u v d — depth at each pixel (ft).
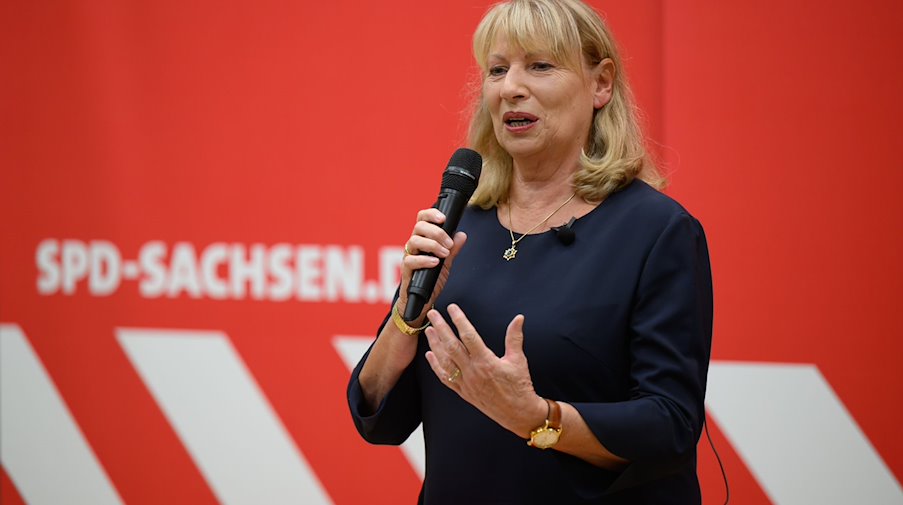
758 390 21.03
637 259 11.50
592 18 12.53
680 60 21.09
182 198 24.00
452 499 11.93
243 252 23.79
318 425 23.68
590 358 11.37
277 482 23.91
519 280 12.02
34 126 24.61
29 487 25.02
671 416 10.83
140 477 24.53
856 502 20.74
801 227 20.72
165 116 23.99
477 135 13.55
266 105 23.52
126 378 24.52
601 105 12.79
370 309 23.27
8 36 24.62
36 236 24.73
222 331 24.00
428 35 22.70
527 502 11.46
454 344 10.24
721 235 21.01
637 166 12.46
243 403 23.99
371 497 23.58
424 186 22.82
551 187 12.59
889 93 20.24
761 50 20.76
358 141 23.12
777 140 20.76
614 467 11.23
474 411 11.90
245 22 23.52
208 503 24.25
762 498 21.15
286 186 23.52
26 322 24.89
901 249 20.30
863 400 20.59
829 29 20.48
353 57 23.06
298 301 23.65
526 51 12.07
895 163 20.27
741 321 21.02
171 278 24.18
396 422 13.14
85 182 24.44
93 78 24.29
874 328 20.49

**TASK REQUIREMENTS:**
Above are records to transcribe exactly; leave their pictures out.

**OUTPUT BELOW:**
u v d — depth at each pixel (ft).
758 390 21.03
637 259 11.50
592 18 12.53
680 60 21.09
182 198 24.00
452 499 11.93
243 252 23.79
318 425 23.68
590 358 11.37
277 482 23.91
519 280 12.02
34 126 24.61
29 487 25.02
671 416 10.83
140 477 24.53
856 502 20.74
801 227 20.72
165 116 23.99
477 135 13.55
266 105 23.52
126 378 24.52
601 105 12.79
370 309 23.27
8 36 24.62
36 236 24.73
222 331 24.00
428 35 22.70
527 502 11.46
454 344 10.24
721 235 21.01
637 166 12.46
243 403 23.99
371 497 23.58
424 186 22.82
551 187 12.59
889 93 20.24
761 50 20.76
358 141 23.12
777 140 20.76
614 467 11.23
474 411 11.90
245 22 23.52
208 503 24.25
762 498 21.15
286 186 23.52
26 322 24.89
901 249 20.30
863 400 20.59
829 29 20.48
353 57 23.06
298 301 23.65
526 51 12.07
895 163 20.27
741 321 21.02
171 278 24.18
396 422 13.14
85 182 24.44
93 78 24.29
874 328 20.49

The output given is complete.